Originating in 14th-century Japan, the Nôh is the oldest form of theatre that is still performed—a veritable combination of history, tradition and innovation. In this way, performance and music provided a platform for Mehretu, wherein audiences were able to look closely and live differently with her paintings. Drawing on this love of music, as well as her research into the set designs of various modernist theatre projects, such as collaborations between Robert Rauschenberg and Merce Cunningham, Mehretu created something unequivocally spectacular. She also gave us a taste of the story’s unexpected gay romance, but you will have to be content for the moment with a bit of atmospheric imagery: “One of the central characters, Philippe Jaroussky the renowned countertenor—a ghost—actually emerges from my painting. You can see through the painting when it’s lit a certain way. It’s space; it’s not space. It is ephemeral. All of this happens on the stage. The marks become agents within the space, and the inside of the painting is the past, which is also the future. I have been informed and permanently stamped and shifted by music. It was an incredible experience to design the sets, and I hope to do more.”

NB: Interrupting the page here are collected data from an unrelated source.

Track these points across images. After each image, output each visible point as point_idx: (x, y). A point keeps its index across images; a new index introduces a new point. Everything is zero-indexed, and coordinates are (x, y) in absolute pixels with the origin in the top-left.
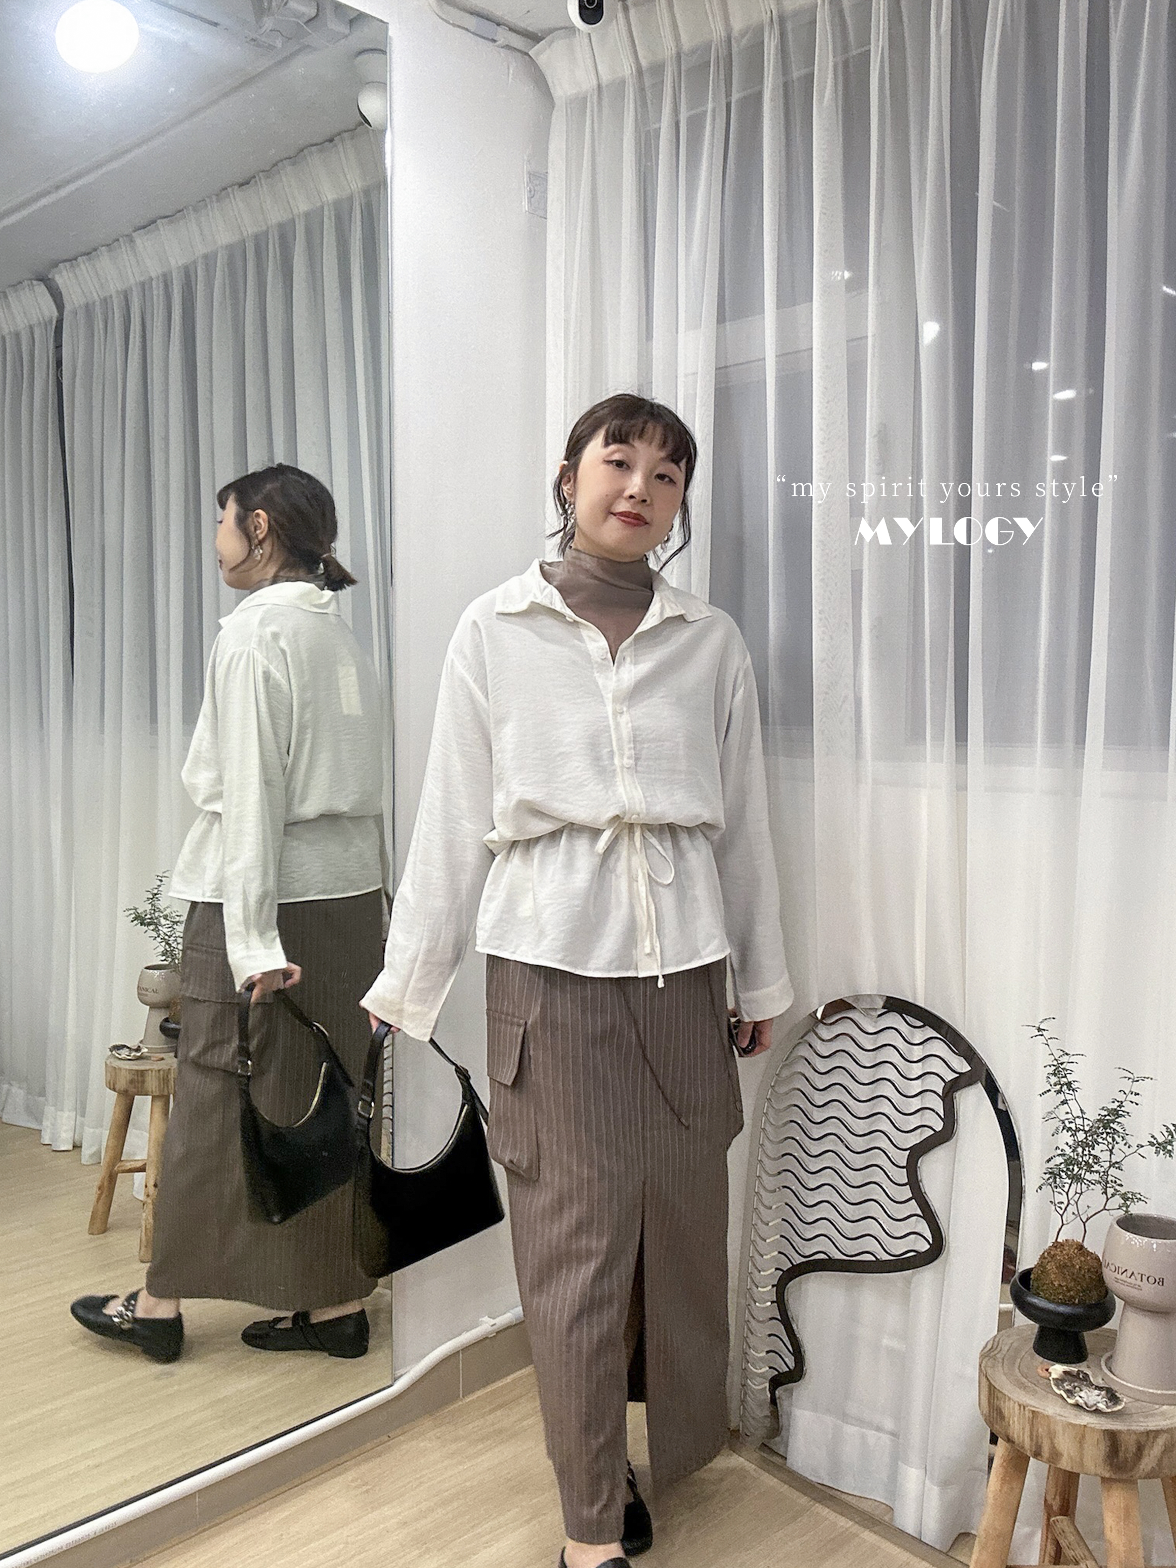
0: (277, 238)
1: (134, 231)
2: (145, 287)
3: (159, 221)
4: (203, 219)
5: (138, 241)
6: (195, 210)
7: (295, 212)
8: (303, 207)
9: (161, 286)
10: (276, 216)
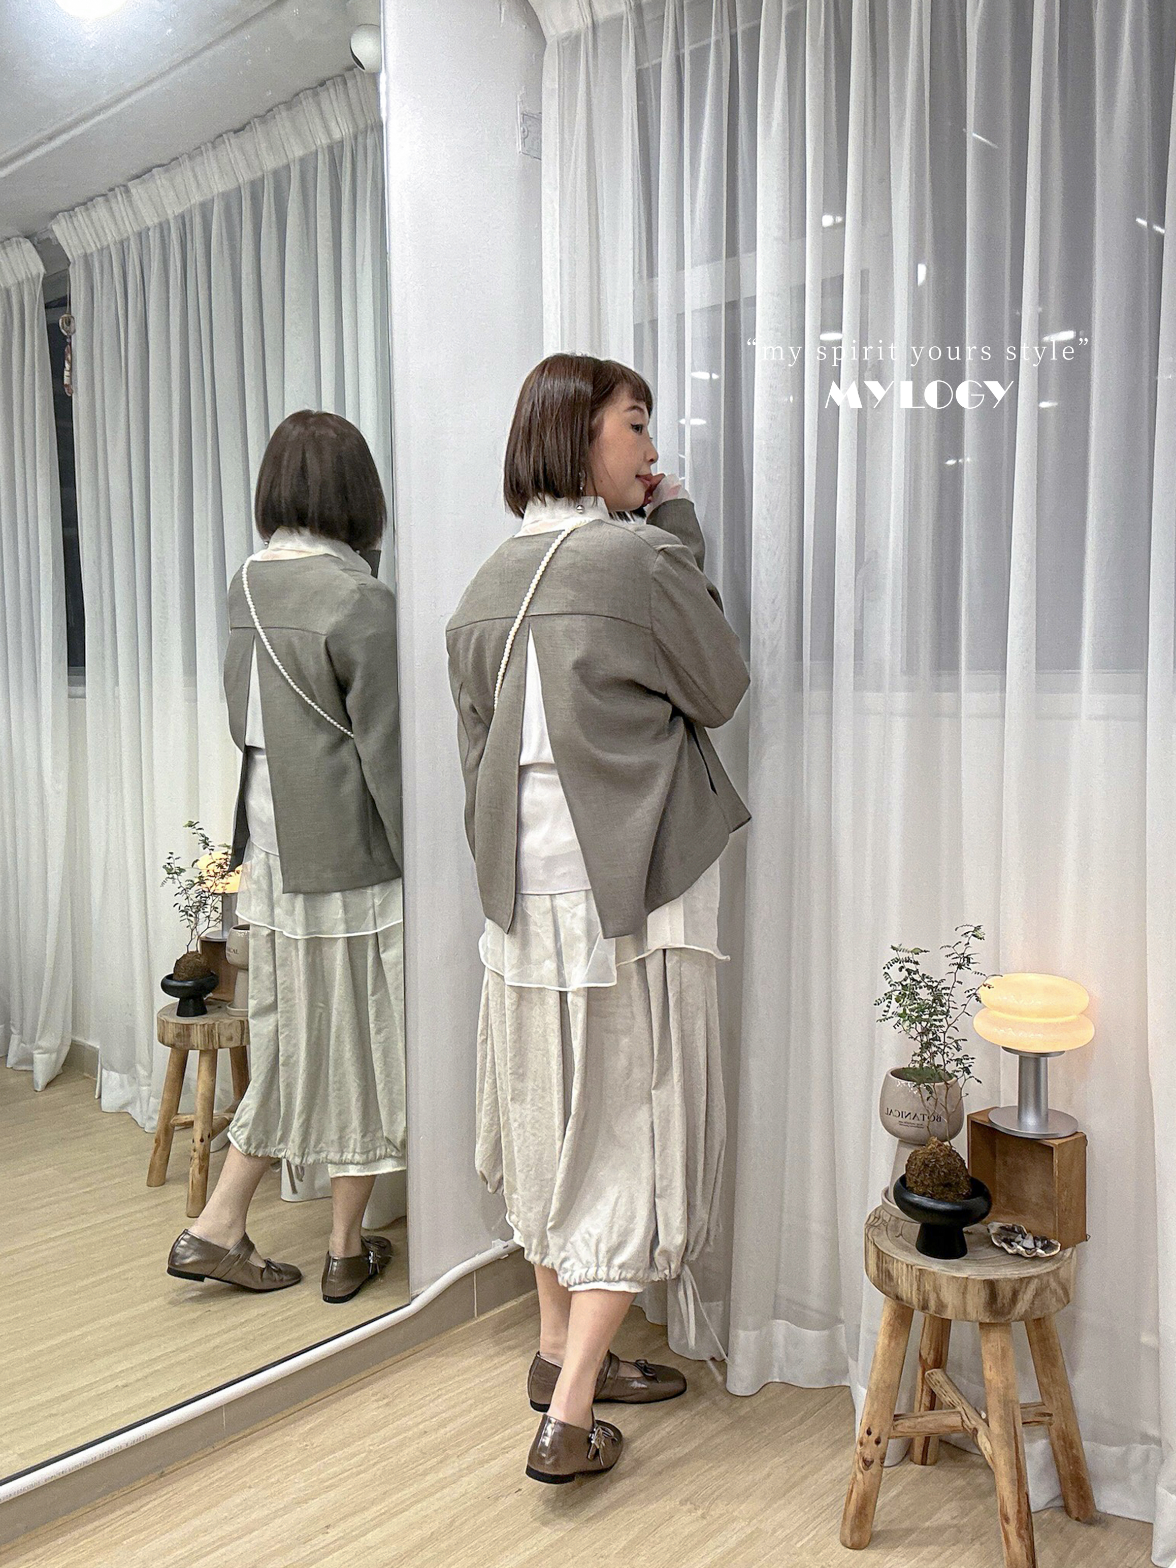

An hour and a half passes and we emerge from the interview with more questions than answers, but as Mehretu suggests, that is a good thing. “Art’s job is to complicate as much as possible. That’s what we want art for; that’s what we want poetry for—to be full of contradictions, or to expose contradictions. That’s where radical possibility exists. Imagining other possibilities is how things change.”